-- PROBLEM REQUIREMENTS --
What lines below include the string "Mathematics"? Pick them out and copy them.

-- Collection entries --

--------------------------------

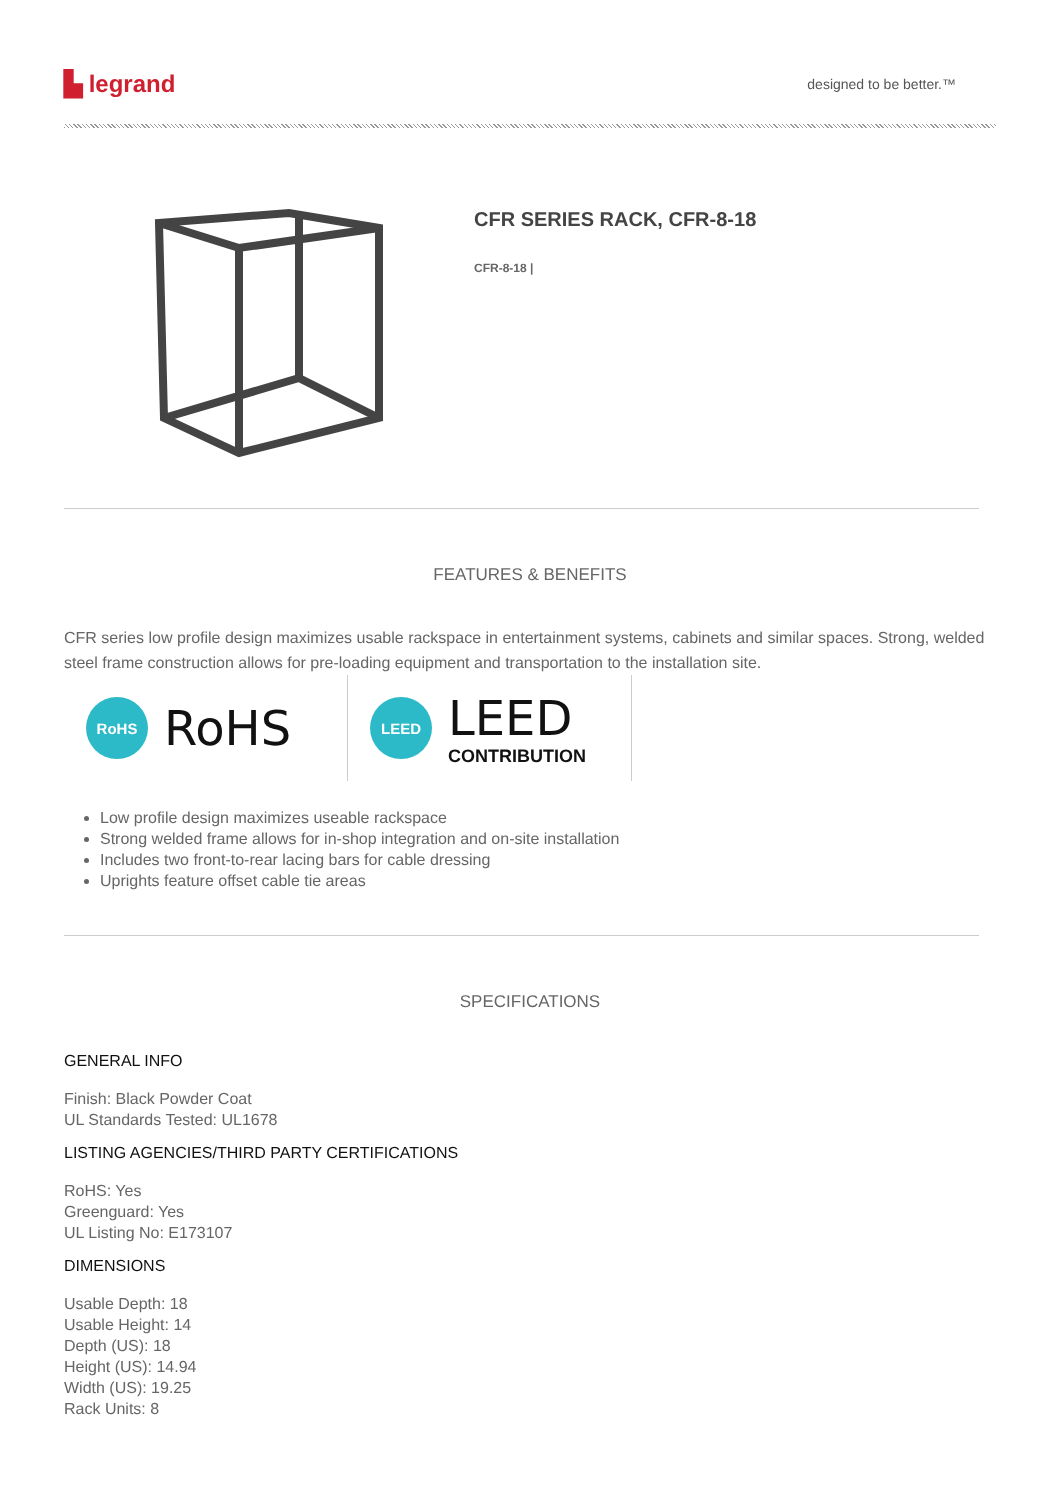▙ legrand
designed to be better.™
CFR SERIES RACK, CFR-8-18
CFR-8-18 |
FEATURES & BENEFITS
CFR series low profile design maximizes usable rackspace in entertainment systems, cabinets and similar spaces. Strong, welded steel frame construction allows for pre-loading equipment and transportation to the installation site.
RoHS
RoHS
LEED
LEED
CONTRIBUTION
Low profile design maximizes useable rackspace
Strong welded frame allows for in-shop integration and on-site installation
Includes two front-to-rear lacing bars for cable dressing
Uprights feature offset cable tie areas
SPECIFICATIONS
GENERAL INFO
Finish: Black Powder Coat
UL Standards Tested: UL1678
LISTING AGENCIES/THIRD PARTY CERTIFICATIONS
RoHS: Yes
Greenguard: Yes
UL Listing No: E173107
DIMENSIONS
Usable Depth: 18
Usable Height: 14
Depth (US): 18
Height (US): 14.94
Width (US): 19.25
Rack Units: 8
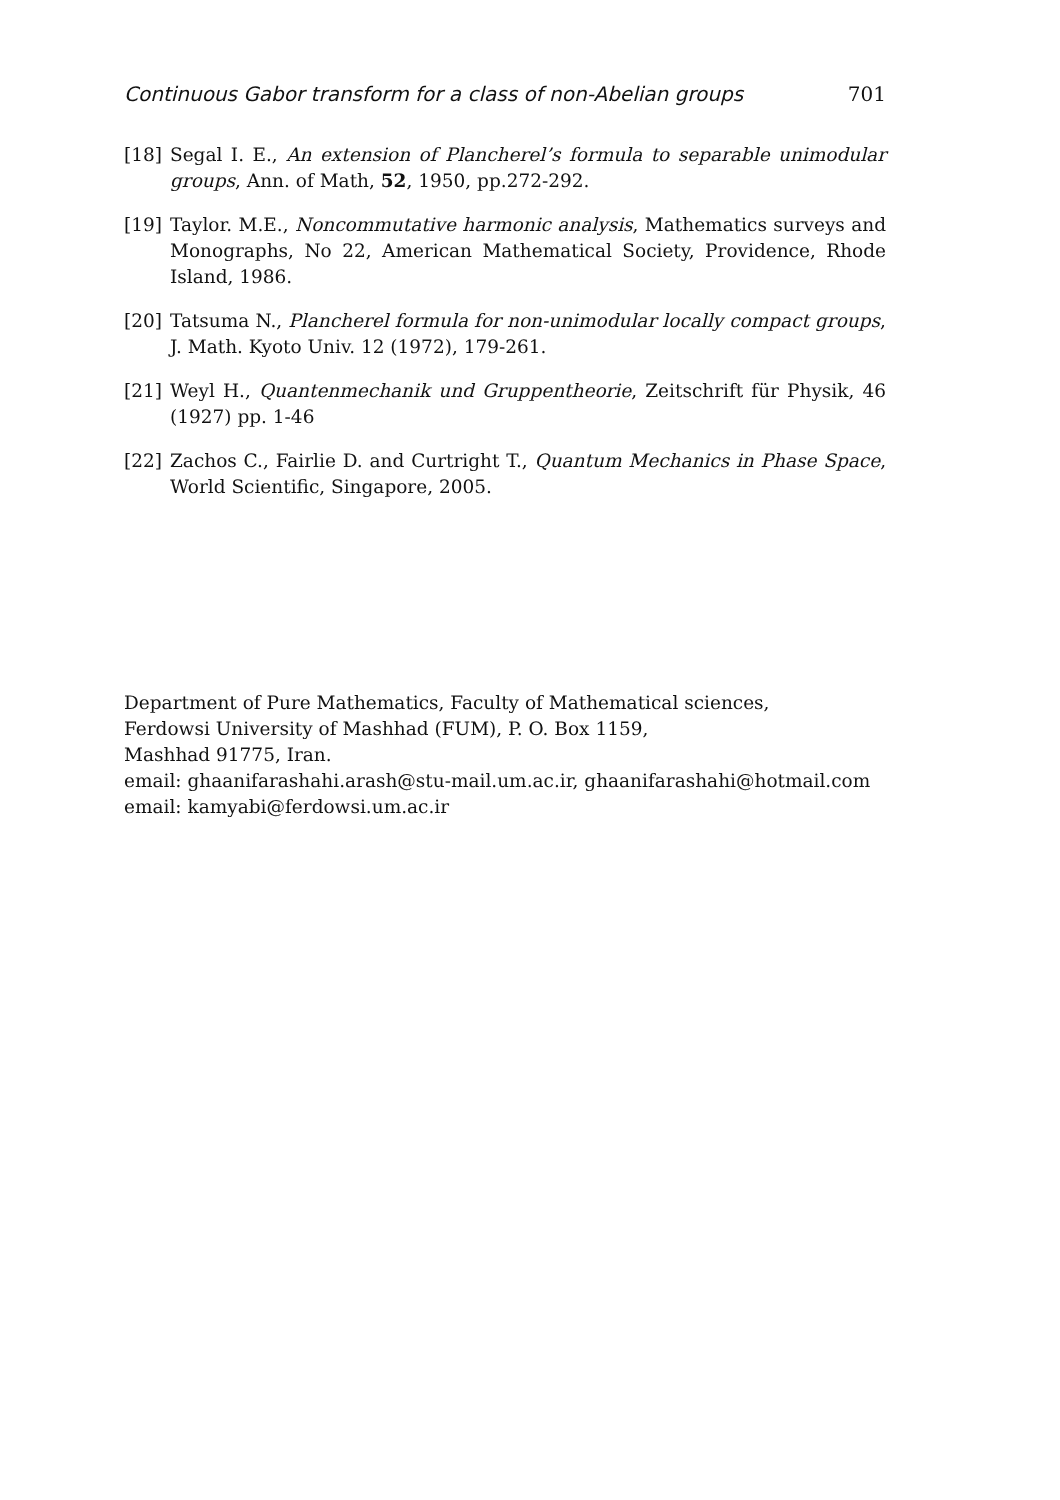Continuous Gabor transform for a class of non-Abelian groups 701
[18] Segal I. E., An extension of Plancherel’s formula to separable unimodular groups, Ann. of Math, 52, 1950, pp.272-292.
[19] Taylor. M.E., Noncommutative harmonic analysis, Mathematics surveys and Monographs, No 22, American Mathematical Society, Providence, Rhode Island, 1986.
[20] Tatsuma N., Plancherel formula for non-unimodular locally compact groups, J. Math. Kyoto Univ. 12 (1972), 179-261.
[21] Weyl H., Quantenmechanik und Gruppentheorie, Zeitschrift für Physik, 46 (1927) pp. 1-46
[22] Zachos C., Fairlie D. and Curtright T., Quantum Mechanics in Phase Space, World Scientific, Singapore, 2005.
Department of Pure Mathematics, Faculty of Mathematical sciences,
Ferdowsi University of Mashhad (FUM), P. O. Box 1159,
Mashhad 91775, Iran.
email: ghaanifarashahi.arash@stu-mail.um.ac.ir, ghaanifarashahi@hotmail.com
email: kamyabi@ferdowsi.um.ac.ir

--------------------------------

-- TASK ANSWER --
[19] Taylor. M.E., Noncommutative harmonic analysis, Mathematics surveys and Monographs, No 22, American Mathematical Society, Providence, Rhode Island, 1986.
Department of Pure Mathematics, Faculty of Mathematical sciences,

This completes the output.